With the pistol loaded once more the boomer felt safer. He listened intently for some movement upon the part of his enemy, but none came. The Indian is a great hand at playing a waiting game and Yellow Elk was no exception to this rule.
"Well, if you can wait, so can I," thought Pawnee Brown and settled down with eyes and ears on the alert. He thought of Nellie Winthrop and of Rasco, and wondered what had become of uncle and niece. He did not want to wait, feeling it was important to get back to the boomers' camp, but there was no help for it, and he remained where he was.
Fifteen minutes went by and no sound broke the stillness saving that of the water in the brook as it flowed down over a series of rocks. Then came the faint crack of a single dry twig over upon his left. He turned around and blazed away in that direction.
A fierce but suppressed exclamation in the Indian tongue followed, showing that Yellow Elk had been hit. How serious the Indian chief was injured there was no telling. It might be only a flesh wound, it might have been fatal and Yellow Elk might have died without further sound, and then again it might be only a ruse. Again Pawnee Brown paused to listen.
Thus another quarter of an hour was wasted. It must be confessed that the great scout's nerves were strung to the topmost tension. At any moment a shot might come which would end his life. It was ten times more trying than to stand up in line of battle, for the enemy could not be seen.
Again came the crack of a twig, but very faint, showing that the sound came from a distance. There followed a faint splash, some distance up the stream.

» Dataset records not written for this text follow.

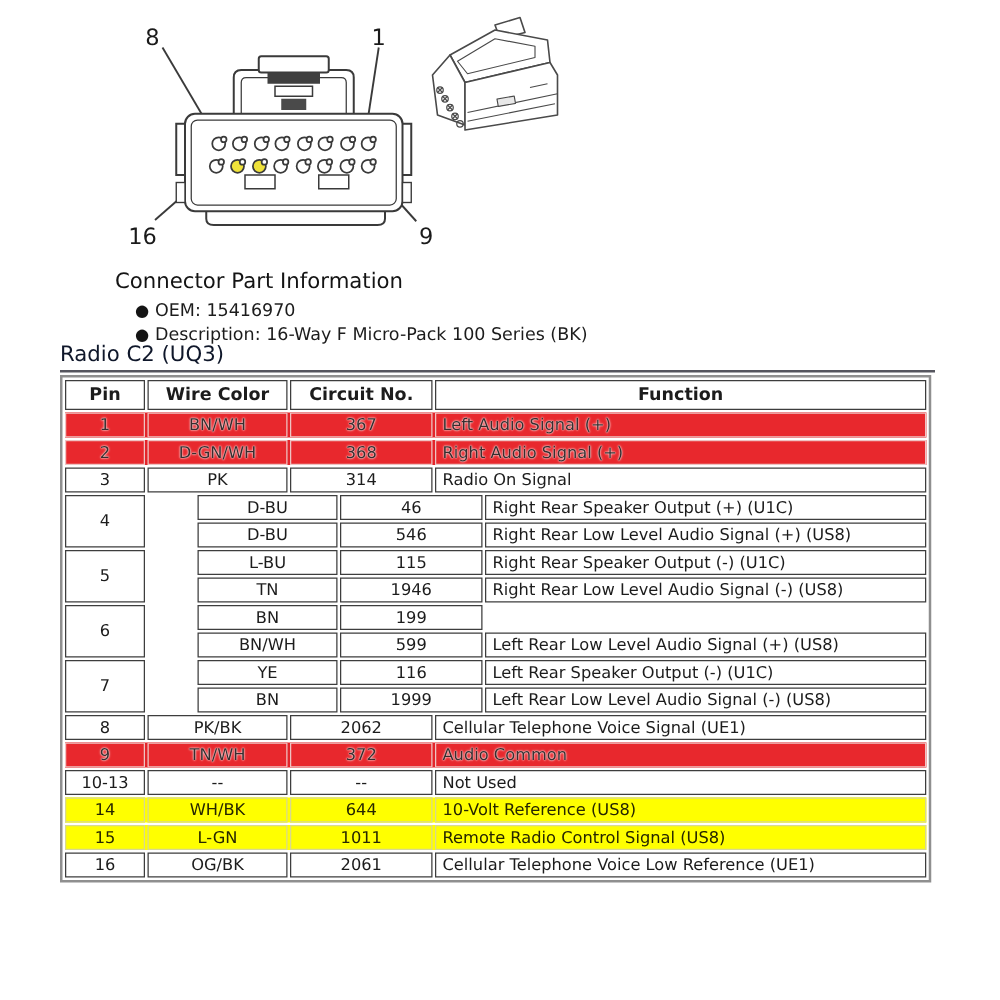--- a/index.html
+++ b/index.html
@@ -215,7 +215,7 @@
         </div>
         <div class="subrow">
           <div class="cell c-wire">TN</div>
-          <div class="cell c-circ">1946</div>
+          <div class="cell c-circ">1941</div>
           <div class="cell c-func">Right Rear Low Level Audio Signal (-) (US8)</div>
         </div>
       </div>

Yellow Elk was retreating.
"I reckon I hit him pretty bad," mused Pawnee Brown. "But I'll go slow—it may be only a trick," and away he crawled as silently as a snail along the brook's bank.
Inside of the next half hour he had covered a territory of many yards on both sides of the brook. In one spot he had seen several drops of blood and the finger marks of a bloody hand. Yellow Elk, however, had completely disappeared.
"He is gone, and so is the trail," muttered the great scout at last. He spoke the truth. Further following of the Indian chief was just then out of the question.
"There is one thing to be thankful for," he mused. "I don't believe he captured Nellie Winthrop again after he left the cave. I wonder what has become of that girl?"